The explicit modularity was display (also least revealing since already there on previous Mac Pros, but in contrast to heavily hinted future iMac Pro in same conversation. ). Got more with the Mac Pro 2019. but largely that was driven from constraints that Intel did; not Apple. Xeon W3200 series has no GPU , thunderbolt ( hence there complexity of routing video to various different places on the logic board. ). Intel picked the memory format. That whole package is a "repurpose" of a die primarily constructed for data center servers. That is highly unlikely Apple basic guidelines when they start their design. Apple doesn't operate deeply in the data center server market. Apple is going to start off with the intent of making a single person system as the primary end goal. That's what they sell.
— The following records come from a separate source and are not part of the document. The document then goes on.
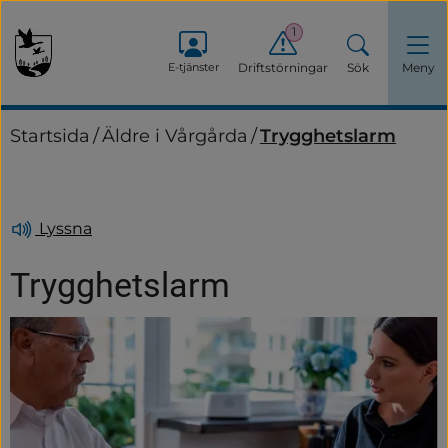
1
E-tjänster
Driftstörningar
Sök
Meny
Startsida
/
Äldre i Vårgårda
/
Trygghetslarm
Lyssna
Trygghetslarm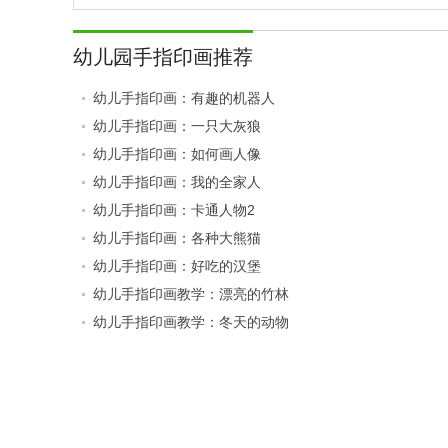
幼儿园手指印画推荐
幼儿手指印画：有趣的机器人
幼儿手指印画：一只大灰狼
幼儿手指印画：如何画人像
幼儿手指印画：我的全家人
幼儿手指印画：卡通人物2
幼儿手指印画：各种大熊猫
幼儿手指印画：好吃的汉堡
幼儿手指印画教学：漂亮的竹林
幼儿手指印画教学：冬天的动物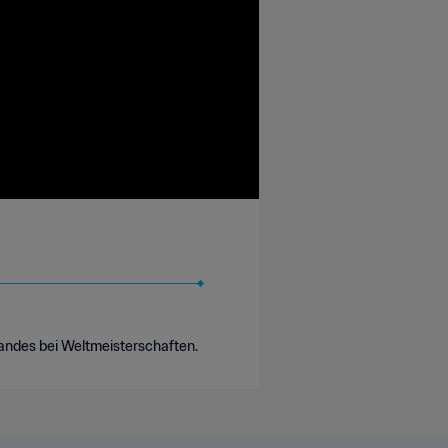
 Landes bei Weltmeisterschaften.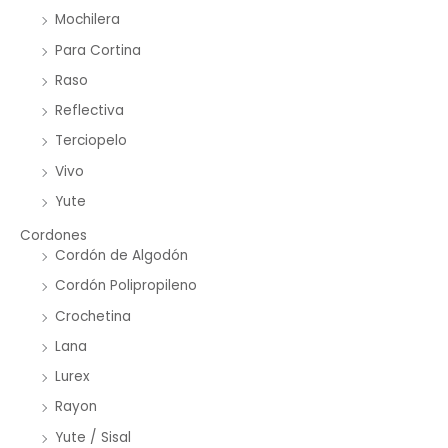
Mochilera
Para Cortina
Raso
Reflectiva
Terciopelo
Vivo
Yute
Cordones
Cordón de Algodón
Cordón Polipropileno
Crochetina
Lana
Lurex
Rayon
Yute / Sisal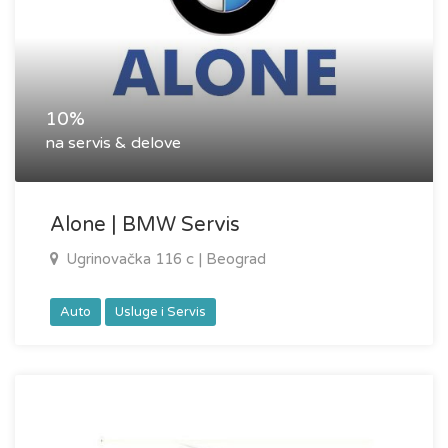
10%
na servis & delove
Alone | BMW Servis
Ugrinovačka 116 c | Beograd
Auto
Usluge i Servis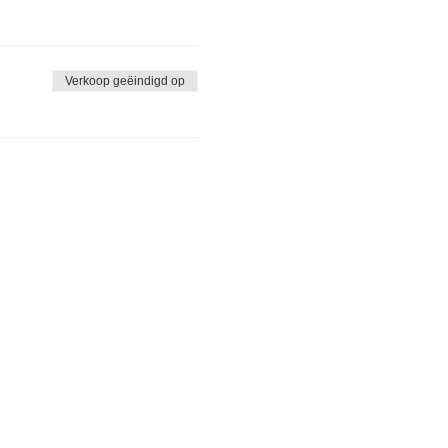
Verkoop geëindigd op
For another example, the Afterburner card. The Ultra (and an Extreme) basically 'smoke' that card. Apple should have thrown that out of SoC because it didn't meet some modular design constraint. That is kind of goofy. A modern , bigger FPGA won't beat the Ultra/Extreme either because there is bandwidth bottleneck with a external card.


The disconnect comes from folks who read "high throughput desktop system" as being a euphemism for top end Nvidia GPU card support.


P.S. Grrr. audio site image presents in editor but not inline. Similar picture different angle.


Screen-Shot-2019-06-03-at-14.23.16-PM.png


Thanks for the in-depth explanation. Understandable.

Not owning the current Mac Pro 2019 I am not aware of third-party add-ons or if third party bought into creating accessories for it with expansion cards etc. I own Mac Pro 2013 and it had limited support with third party accessories over the years unfortunately (i.e. thunderbolt 2 short lived issues). Even with the Thunderbolt 3 to 2 adapter from Apple (much appreciated from Apple), the market did not really have too much expansion to offer, especially the GPU issues/options.

Maybe I am wrong, but my impression from Apple was that they were going to make regular expansion modulars and other options for Mac Pro 2019, but we did not see much after.

If Apple takes the stream of thought you presented (even quoting Apple's own words - which I do not always trust and take it with a grain of salt - snake oil "marketing" company, but like their products)...then if they create Mac Pro 2022-23 like you said...it will be an incredible Mac Pro! Let's hope that happens.